Mideast militant: Abdul of the Muslim Brotherhood

Abdul has a long, dark beard, deep brown eyes, and a proselytic intensity. He is a member of the Muslim Brotherhood -- and as such was one of the reasons Syria and Jordan almost went to war last week.

Sitting in the spartan cinder-block and plate-glass offices of the Muslim Brotherhood in Amman last weekend, Abdul (not his real name) categorically denied that the Jordanian branch of the brotherhood has been involved in insurgency in Syria.

But the history and philosophy of the organization to which he belongs is one militancy and armed struggle to achieve political ends throughout the Arab world. Abdul admits that legal and clandestine branches in various countries have contact. But it is difficult to determine if this contact includes aiding and abetting revolutions.

Founded in ismailia, Egypt, in 1928 as a revivalist group of Koran interpreters, the Muslim Brothers became a virtual political party under Hasan el Banna, a fiery orator Soon, Mr. Banna was directing anti-British mobs in the Suez Canal Zone and Cairo. The brotherhood, which almost from the beginning has had its own militia known as the "secret apparatus," worked with Gamal Abdul Nasser to oust the Egyptian monarchy in 1952.

Later, the brotherhood fell out of favor with Mr. nasser, and tens of thousands of its followers were imprisoned by him. Since Nasser's time the activities of the brotherhood -- real of imagined -- have been grounds for disruptions relations between different Arab leaders.

Many Arabs charge that the brotherhood has been taken over by the US Central Intelligence Agency or by Israel (two frequent culprits in Middle Eastern Conspiracy theories) to undermine various Arab leaders. Christians in Lebanon and Egypt have claimed the brotherhood has been behind discord in their communities.

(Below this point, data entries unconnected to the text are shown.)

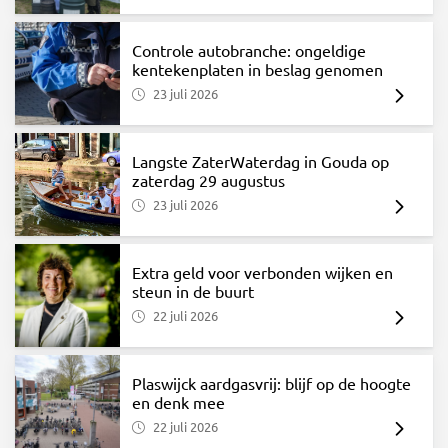
Controle autobranche: ongeldige
kentekenplaten in beslag genomen
23 juli 2026
Langste ZaterWaterdag in Gouda op
zaterdag 29 augustus
23 juli 2026
Extra geld voor verbonden wijken en
steun in de buurt
22 juli 2026
Plaswijck aardgasvrij: blijf op de hoogte
en denk mee
22 juli 2026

The brotherhood is outlawed in Syria and has dubious status in most other Arab nations. King Hussein of Jordan allows it to operate as a "cultural" group , not as a political party, and its activities are closely watched. The group's following in Jordan is not thought to be large, but is highly motivated in the main.

Some analysts warn that the Hashemite monarchy eventually could become a target of the brotherhood. While King Hessein is viewed as a less-than-ideal Muslim leader, the King's brother Crown Prince Hasan, is respected by the Muslim Brotherhood for his devotion to islam. The King supports his throne, moreover, by tracing his family back to Muhammad. But Muslim Brotherhood members do not revere lineage as much as most Muslims do.

Abdul admits that, as far as he is concerned the brothers' "cultural" status in Jordan is a temporary accommodation: "We are involved in political affairs. You cannot separate politics from Islam. You find us in Lebanon, Syria, Iraq, and many other places where we fight of leadership based on the principles of the Koran."

Syrian President Hafez assad has charged that King Hussein has allowed the Muslim Brotherhood to conduct a 1 1/2-year campaign of assassination and civil disruption in Syria. The massing of Syrian troops on the Jordanian border last week as the result, in part at least, of Mr. Assad's anger with King Hessein over this point.

Jordanian leaders vigorously deny the brotherhood or any other rebel group is using Jordan as a base. Within the past year, it is clamed, King Hessein has allowed Syrian detectives into Jordan to search for Syrian rebels.

Abdul bitterly denounces Mr. Assad, an alawite Muslim and an Arab socialist (Baathist), for "putting on the clothes of the Muslim, when indeed he is not one." Mr. Assad is using an imagined external enemy to cover up for an internal rebellion, Abdul charges.

But it is Mr. Assad's closeness with the Soviet Union and his Alawite faith that most bother Abdul and other Muslim Brothers. Alawites, Druses, and Bahais are considered psuedo-Islamic. These sects are disavowed by both Sunnis and Shiites, and Muslim Brothers consider themselves the fighting defenders of the faith.

The brotherhood also condemns socialists, communists, and pro-Westerners. Brotherhood literature considers all of these forms of corrupt Christian-based modernism with which Islam is at war.

Ayatollah Ruhollah Khomeini of Iran comes closest to the brotherhood's concept of a good Islamic political leader. But being Shiite and Persian, the Ayatollah still is not considered ideal by the primarily ArabSunni brothers.

The person we want is one like Omar [Omar the Great, caliph in the 7 th-century expansion of the Islamic Arab empire]," says Abdul. "We want someone who will reunite the Arab world on the principles of Islam."